Saved data entries.
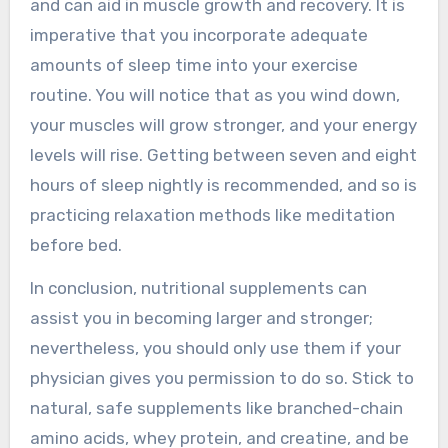
and can aid in muscle growth and recovery. It is
imperative that you incorporate adequate
amounts of sleep time into your exercise
routine. You will notice that as you wind down,
your muscles will grow stronger, and your energy
levels will rise. Getting between seven and eight
hours of sleep nightly is recommended, and so is
practicing relaxation methods like meditation
before bed.
In conclusion, nutritional supplements can
assist you in becoming larger and stronger;
nevertheless, you should only use them if your
physician gives you permission to do so. Stick to
natural, safe supplements like branched-chain
amino acids, whey protein, and creatine, and be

TASK PROMPT.
Copy the data above line for line, skipping every picture.

RESULT OF THE EXERCISE.
and can aid in muscle growth and recovery. It is
imperative that you incorporate adequate
amounts of sleep time into your exercise
routine. You will notice that as you wind down,
your muscles will grow stronger, and your energy
levels will rise. Getting between seven and eight
hours of sleep nightly is recommended, and so is
practicing relaxation methods like meditation
before bed.
In conclusion, nutritional supplements can
assist you in becoming larger and stronger;
nevertheless, you should only use them if your
physician gives you permission to do so. Stick to
natural, safe supplements like branched-chain
amino acids, whey protein, and creatine, and be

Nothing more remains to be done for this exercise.